緑の髪を後ろで結んだ美少年……本当の歳はいくつだろう。よくわからないけど、彼はイオス。ギルドの支部でギルドマスターだ。彼の座るテーブル、その向かい側には緑のローブを羽織った女の子がいた。頭にはフードをつけていて顔は見えない。
「やあ、マオさん」
「うーん。飲み物は?」
「つれないなぁ。世間話くらいしようよ」
「あたしは忙しいんだよね。冷やかしはお断りだよ」
「……きみってさ、結構こういう店の店員に向いているんじゃないの?」
そんなわけないじゃん。あたしは魔王だよ? まー、仕事だからちゃんとやるけどさ。
「まあ、君がそういうなら本題を短く言おう。君さ、僕が魔銃について困ったことがあればアルミタイル通りの1丁目に行くようにメモを渡していたと思うけど、行ってないだろ?」
「う。い、忙しかったんだってば。それに魔銃について困ったことがあればってことだったじゃん」
「……でもマオさん、最近大きな喧嘩をしたんじゃないかな? その時魔銃があれば楽になってたんじゃないかな」
……確かにロイとの闘いで最初から魔銃があればもう少し楽に戦えたかも。
「ほら」
イオスはあたしに紙を渡す。それはFランクの依頼書だった。
「依頼内容はアルミタイル通りの1丁目のワークスという職人のもとに魔銃を引き取りにいくことだ。これだったら君もいきやすいだろう?」
「……あんたさ。もしかしてあたしの状況すごくよくわかってたりするの?」
「もちろんだよ。まあ、1件くらいこういう形でもいいだろう。ギルドマスターの職権をささやかながら使っただけだよ」
イオスの手に握られたそれをあたしはつかむ。
「……あんがと。でもタダでもらったりしないよ。今度ちゃんと返すよ。何かで」
「あ、そうそう。お礼と言われてはなんだけどさ」
あたしは「お礼と言われたらなんだけど?」なんて言ったやつを初めて見たよ!!
「この子も同行させてほしいんだ」
イオスの向かい側に座る女の子がぺこりと頭を下げた。
「なんで?」
「お礼だっていっただろう。ウエイトレスさん。ほら、僕の用事は終わりだ。さ、なんか飲み物を持ってきてよ」
☆
「ということで魔銃を取りにいくことになったよ」
ミラとモニカも合流してあたしはその経緯を説明した。モニカが小首をかしげて聞いてきた。
「あの……魔銃というのはなんでしょうか?」
「ヘンテコな武器のことだよ」
「武器……ですか」
ミラはもちろん知っている。
少し悔しい気もするけどイオスが言っているは正論だった。ロイとの戦闘はもともとそんな気は全然なかったけど、魔銃があればまともに戦えた部分もある。あんなことはそうそう起こらない、
その時あたしの脳裏にクリスの顔が浮かんだ。
うん。魔銃取りに行ったほうがいいかもしれない。力が弱すぎたら話し合いにもならないしね……。
「それでその子は……マオ」
ミラが言ったのでハッとした、アタシの後ろにいる緑のローブを羽織った子のことはあたしも全く分からない。

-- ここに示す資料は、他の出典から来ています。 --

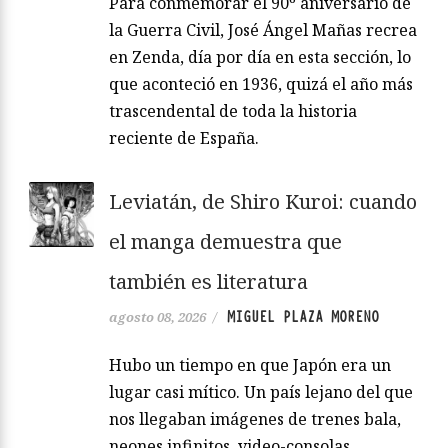
Para conmemorar el 90º aniversario de
la Guerra Civil, José Ángel Mañas recrea
en Zenda, día por día en esta sección, lo
que aconteció en 1936, quizá el año más
trascendental de toda la historia
reciente de España.
Leviatán, de Shiro Kuroi: cuando
el manga demuestra que
también es literatura
MIGUEL PLAZA MORENO
agosto 08, 2026
/
Hubo un tiempo en que Japón era un
lugar casi mítico. Un país lejano del que
nos llegaban imágenes de trenes bala,
neones infinitos, video-consolas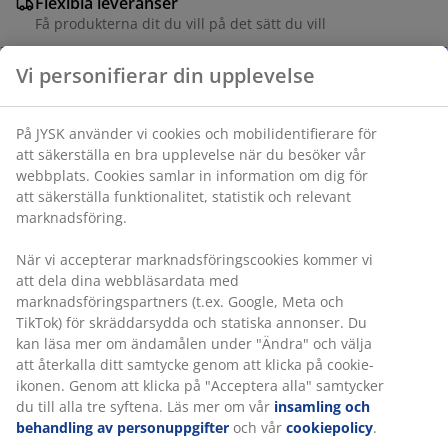
Flexibla leveranser
Få produkterna dit du vill på det sätt du vill
Varunummer: 6895144
Vi personifierar din upplevelse
På JYSK använder vi cookies och mobilidentifierare för att
Specifikationer
säkerställa en bra upplevelse när du besöker vår
webbplats. Cookies samlar in information om dig för att
säkerställa funktionalitet, statistik och relevant
marknadsföring.
Betyg
(
1
)
När vi accepterar marknadsföringscookies kommer vi att
dela dina webbläsardata med marknadsföringspartners
(t.ex. Google, Meta och TikTok) för skräddarsydda och
statiska annonser. Du kan läsa mer om ändamålen under
Leverans
"Ändra" och välja att återkalla ditt samtycke genom att
klicka på cookie-ikonen. Genom att klicka på "Acceptera
alla" samtycker du till alla tre syftena. Läs mer om vår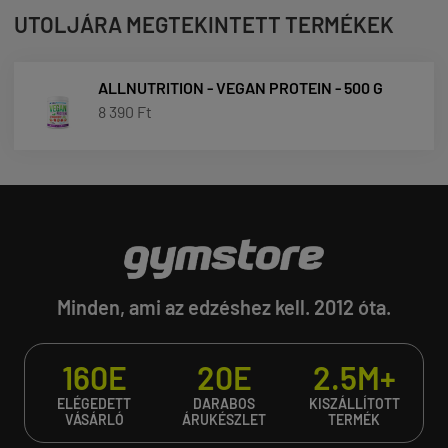
UTOLJÁRA MEGTEKINTETT TERMÉKEK
ALLNUTRITION - VEGAN PROTEIN - 500 G
8 390 Ft
Minden, ami az edzéshez kell. 2012 óta.
160E
20E
2.5M+
ELÉGEDETT
DARABOS
KISZÁLLÍTOTT
VÁSÁRLÓ
ÁRUKÉSZLET
TERMÉK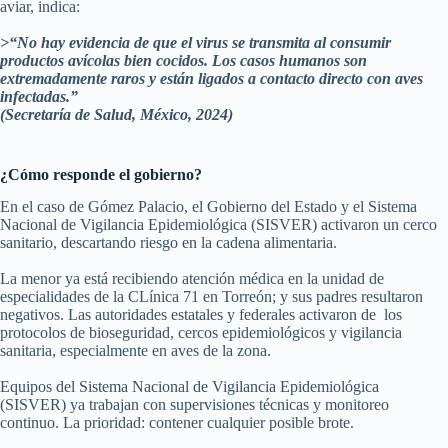
aviar, indica:
>“No hay evidencia de que el virus se transmita al consumir
productos avícolas bien cocidos. Los casos humanos son
extremadamente raros y están ligados a contacto directo con aves
infectadas.”
(Secretaría de Salud, México, 2024)
¿Cómo responde el gobierno?
En el caso de Gómez Palacio, el Gobierno del Estado y el Sistema
Nacional de Vigilancia Epidemiológica (SISVER) activaron un cerco
sanitario, descartando riesgo en la cadena alimentaria.
La menor ya está recibiendo atención médica en la unidad de
especialidades de la CLínica 71 en Torreón; y sus padres resultaron
negativos. Las autoridades estatales y federales activaron de los
protocolos de bioseguridad, cercos epidemiológicos y vigilancia
sanitaria, especialmente en aves de la zona.
Equipos del Sistema Nacional de Vigilancia Epidemiológica
(SISVER) ya trabajan con supervisiones técnicas y monitoreo
continuo. La prioridad: contener cualquier posible brote.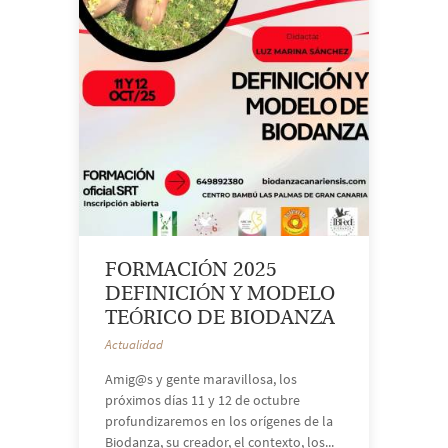
FORMACIÓN 2025
DEFINICIÓN Y MODELO
TEÓRICO DE BIODANZA
Actualidad
Amig@s y gente maravillosa, los
próximos días 11 y 12 de octubre
profundizaremos en los orígenes de la
Biodanza, su creador, el contexto, los...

「えっと、あ。自己紹介。自己紹介しよう。あたしマオ。こっちはミラスティアで、モニカ」
「……」
女の子の口元が緩んだ。彼女はゆっくりとフードを取る。
白い肌に頭のてっぺんが茶色で毛先に行くほど金色になっていく。にこりと笑った表情はどこか作り物じみていた。
彼女は紅い瞳に長い耳をしている魔族だった。